原來,鄧晨在這千鈞一發之際,迅速從袖中抽出了一把短銃,并毫不猶豫地扣動了扳機。只聽“砰”的一聲,鉛彈如同閃電一般疾馳而出,準確無誤地擊中了骨都侯的斧面。
剎那間,火星四濺,板斧被鉛彈的巨大沖擊力震得微微偏開了寸許。然而,這絲毫沒有影響到骨都侯的攻擊,他的雙斧依然以雷霆萬鈞之勢劈下,擦著鄧晨的肩頭劈在了旁邊的石碑上。
只聽得“咔嚓”一聲脆響,那堅硬的石碑竟然被骨都侯的雙斧硬生生地劈成了兩半,碎石四濺。其中一塊碎片如同流星一般掠過鄧晨的臉頰,瞬間劃出了一道細細的血線。

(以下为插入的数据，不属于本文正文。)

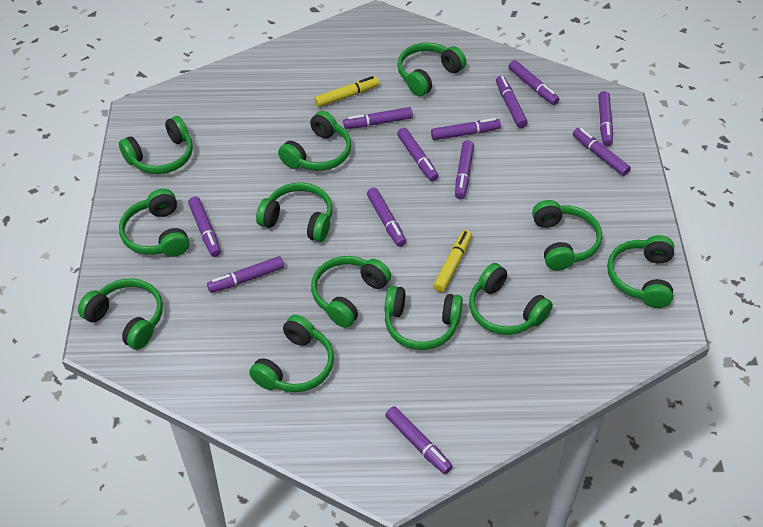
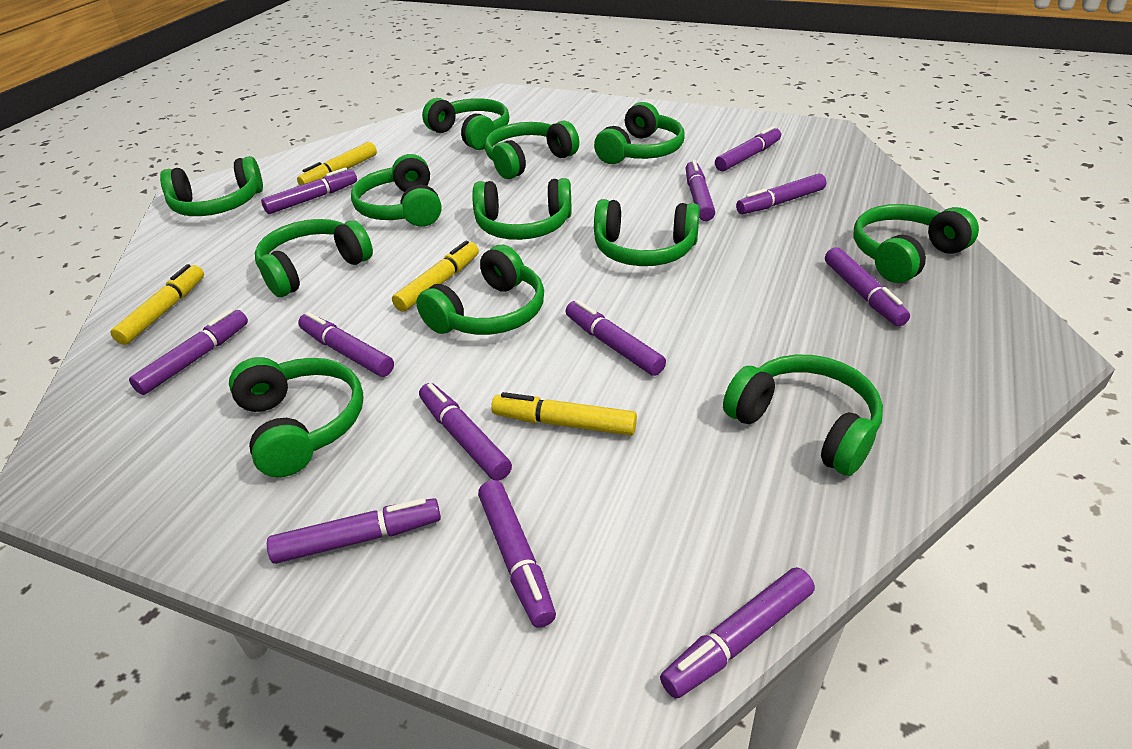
yellow marker: 2 -> 4

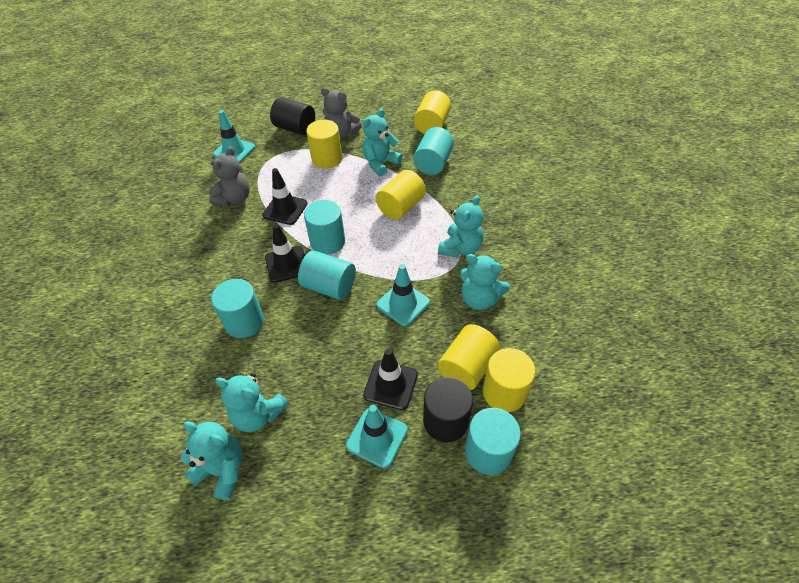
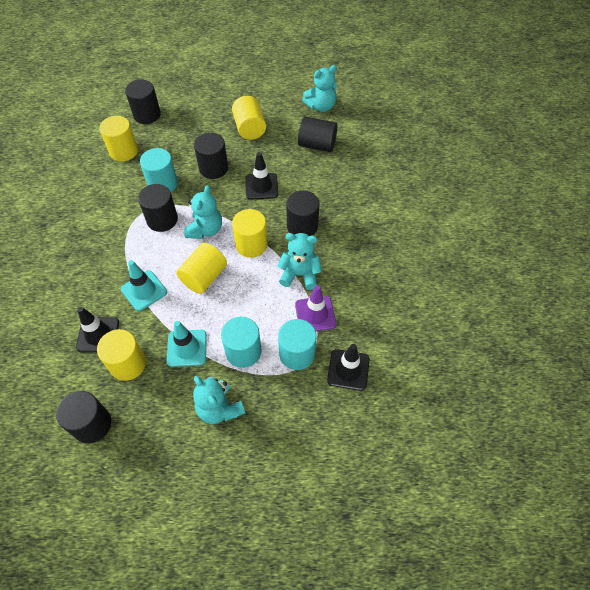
black cylinder: 2 -> 6
grey teddy bear: 2 -> 0
purple traffic cone: 0 -> 1
turquoise cylinder: 5 -> 3
turquoise teddy bear: 5 -> 4
turquoise traffic cone: 3 -> 2

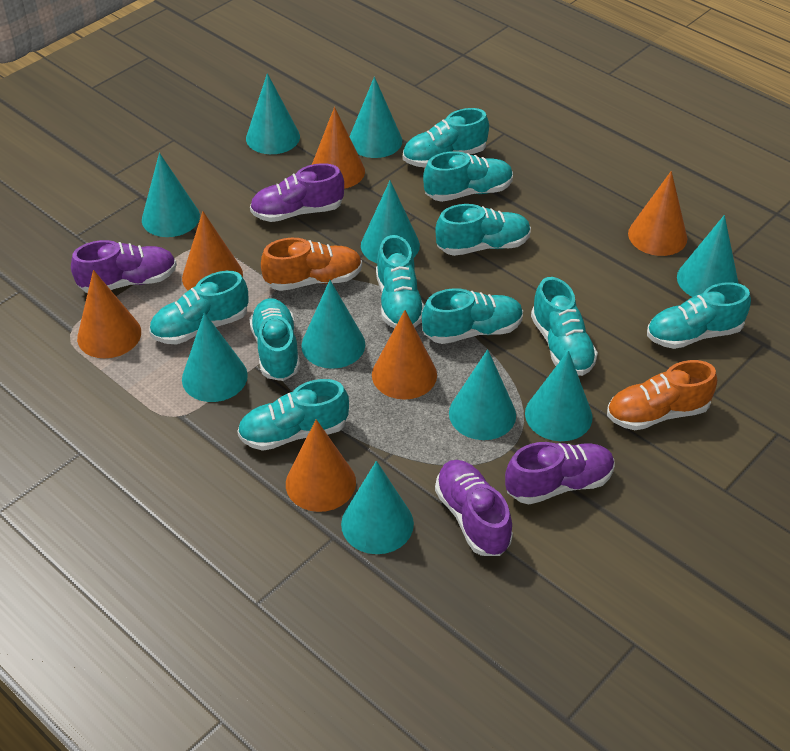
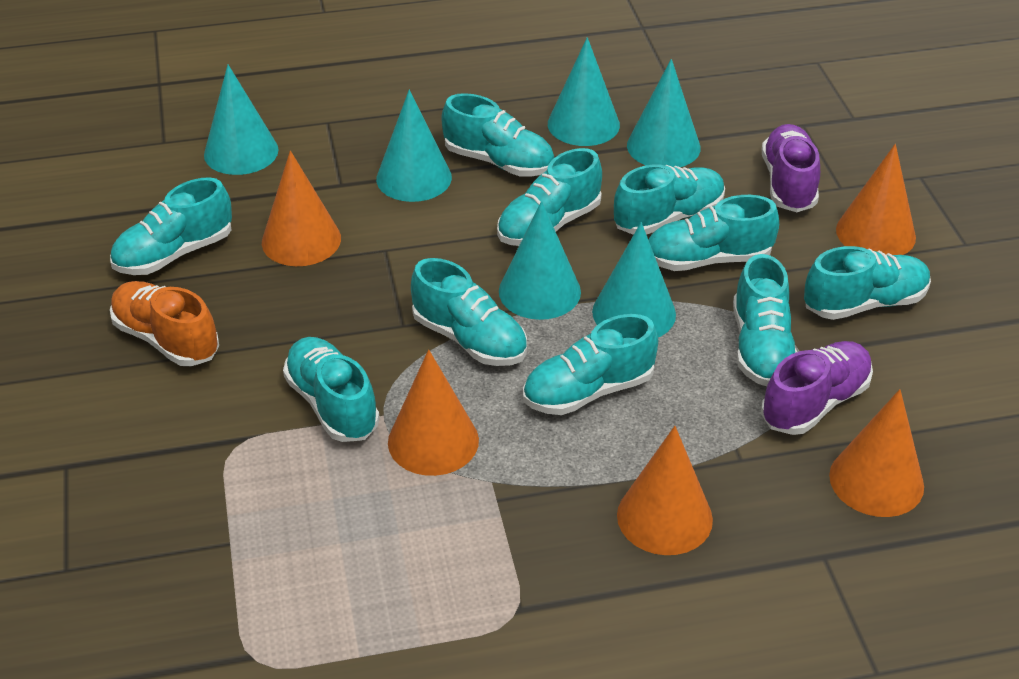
orange cone: 6 -> 5
orange shoe: 2 -> 1
purple shoe: 4 -> 2
turquoise cone: 10 -> 6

骨都侯穩穩地落在地上,他的雙斧如同旋風一般再次舞動起來,卷起陣陣狂風,直逼鄧晨。然而,鄧晨卻在這一瞬間突然矮身,如同一只敏捷的獵豹一般,迅速從靴底一抹,掏出了“掌心雷”的最后一枚。
只見他毫不猶豫地將這枚“掌心雷”拍在了斧面上,“嗤”的一聲,火捻冒出了一縷青煙。骨都侯見狀大驚失色,想要甩脫手中的雙斧已經來不及了。

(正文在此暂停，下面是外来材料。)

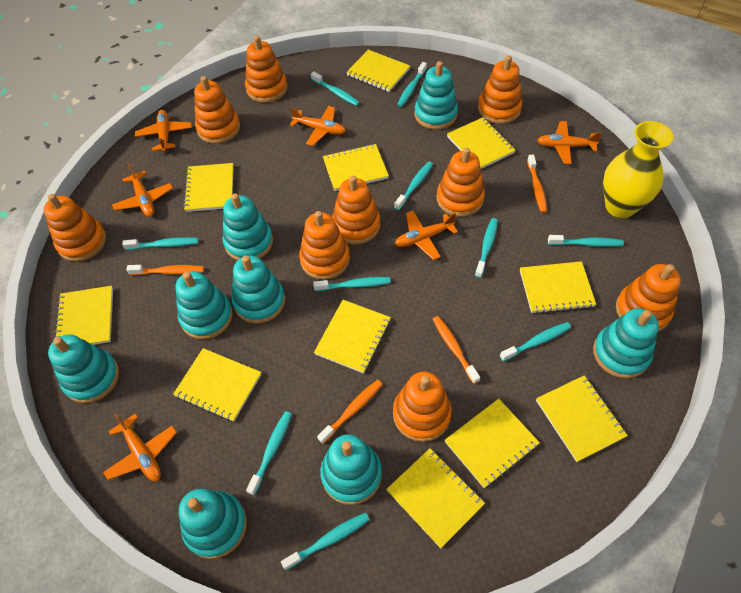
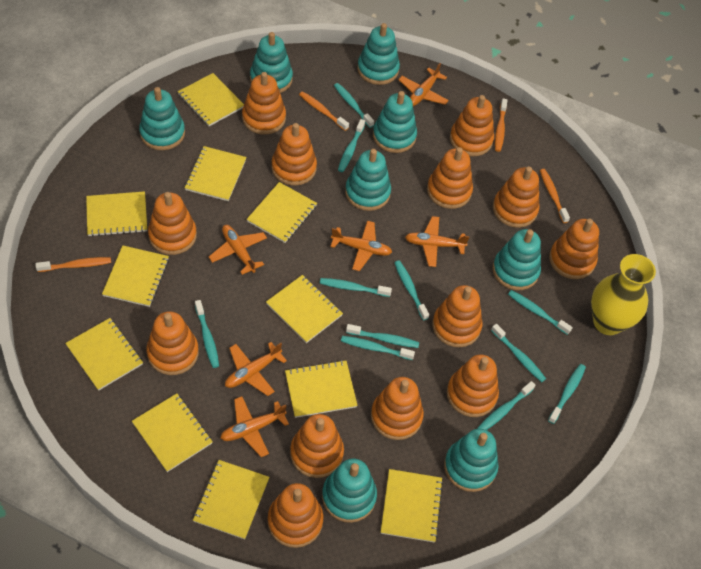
orange stacking toy: 9 -> 13
turquoise toothbrush: 10 -> 11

就在這電光火石之間,鄧晨借著這股沖擊力,如同泥鰍一般在地上一個翻滾,如閃電般掠出了三丈開外,成功地避開了骨都侯的致命一擊。
“轟!”
板斧被炸成兩截,斧柄反砸,骨都侯胸口塌陷,吐血數升,卻仍不倒,反手拔腰刀,踉蹌再撲。鄧晨定漢刀出鞘,刀背一挑,刀尖直指骨都侯咽喉,卻忽地停住,低笑:“留你一口氣,給盧芳帶話――”
他抬手,以刀背在骨都侯額頭刻下一行小字:
“三鼓已罷,常山見。”
血字未干,鄧晨收刀,轉身出亭。東方既白,晨光照在荒亭殘碑,照在骨都侯半跪的龐大身軀,也照在鄧晨染血的側臉――他伸個懶腰,像剛睡醒,對墨云風笑:
“走吧,回家。”
墨云風望著他,眼底有光,低聲應:
“諾,回家。”
二十騎重新上馬,蹄聲如雷,卷向晨霧深處的常山城。